Nem decreto fez a Philip Morris parar
Perguntei à Philip Morris se a empresa confirma o aumento na produção, os novos turnos e a justificativa para as mudanças, além de sua política de enfrentamento ao novo coronavírus. A empresa não respondeu à maior parte das perguntas. Afirmou que faz triagem de temperatura, reestruturou as equipes e tem “protocolos especiais de limpeza e higienização”, além de fornecer de transportes que priorizam o distanciamento social, entre outras medidas. Também acrescentou que permite “folgas remuneradas para pessoas infectadas” e para quem precisa se colocar em quarentena ou cuidar de familiares doentes. Lembrando que, em casos de infectados, não é bondade da empresa dar “folgas remuneradas”. Com atestado médico, isso é uma obrigação.

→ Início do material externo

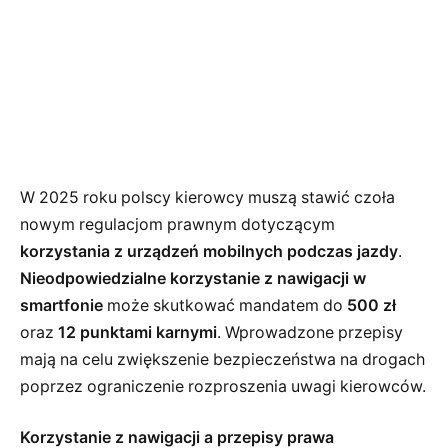
W 2025 roku polscy kierowcy muszą stawić czoła
nowym regulacjom prawnym dotyczącym
korzystania z urządzeń mobilnych podczas jazdy
.
Nieodpowiedzialne korzystanie z nawigacji w
smartfonie
może skutkować mandatem do
500 zł
oraz
12 punktami karnymi
. Wprowadzone przepisy
mają na celu zwiększenie bezpieczeństwa na drogach
poprzez ograniczenie rozproszenia uwagi kierowców.
Korzystanie z nawigacji a przepisy prawa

A Philip Morris também afirmou que segue “rigorosamente as recomendações e normas das autoridades de saúde para o setor industrial” e que as atividades fabris são permitidas.
Não é bem assim: há decretos municipais e estaduais proibindo atividades industriais que não sejam de urgência ou expressamente indicadas por prefeitos e governadores. Em Santa Cruz do Sul, cidade gaúcha onde fica a fábrica da Philip Morris, o prefeito Telmo Kirst, do PSD, assinou no dia 20 de março um decreto de calamidade pública que fechou o comércio e a indústria considerados não essenciais e impôs medidas de restrição de circulação. Só estão autorizados a funcionar estabelecimentos de saúde, alimentação, postos de gasolina, bancos e transportadoras que lidam com essas categorias. Aparentemente, a fabricação de cigarros não está incluída como atividade essencial.
A cidade é um importante pólo de produção de tabaco. Lá estão sediadas pelo menos outras cinco grandes fábricas de cigarros. A maior parte da produção, no entanto, foi interrompida depois do decreto de calamidade pública. A Souza Cruz, por exemplo, suspendeu as atividades de compra e processamento de tabaco; a Associated Tobacco Company, a ATC, suspendeu as operações e manteve apenas 40 funcionários para serviços essenciais no lugar dos 300 que costumavam trabalhar no local.
A única que foi no caminho contrário, segundo uma reportagem do jornal local Gaz, foi a Philip Morris. A empresa confirmou que ampliaria a produção de cigarros “para minimizar os impactos da pandemia”. Na fábrica, segundo o jornal, trabalham cerca de 800 pessoas.
Nesta semana, a empresa também anunciou que irá retomar a compra de tabaco dos produtores locais – ainda que a cidade esteja na condição de calamidade pública – ou seja, que apenas serviços essenciais devam funcionar. Segundo a empresa disse ao jornal Gaz, o objetivo da retomada é a “preservação financeira dos produtores da região”. Perguntei à Philip Morris se a retomada das compras não viola o decreto municipal que impôs restrições de circulação. “A PMB reitera que opera seguindo todas as normas dos municípios nos quais atua”, disse a assessoria de imprensa.
Estudos científicos já mostraram que há relação entre a produção de tabaco e o consumo de cigarros. Em São Lourenço do Sul, a 300 quilômetros de Santa Cruz do Sul, a prevalência do tabagismo entre fumicultores chega a 22% – maior do que a média nacional, que é de 18%. Outro estudo mostrou que, entre jovens de Santa Cruz do Sul, é alta a incidência de consumo de cigarros – e ela está diretamente relacionada a problemas pulmonares. O Rio Grande do Sul tem um dos maiores índices de tabagismo do Brasil.
Santa Cruz do Sul já tem 81 casos suspeitos de covid-19. O primeiro foi confirmado ontem.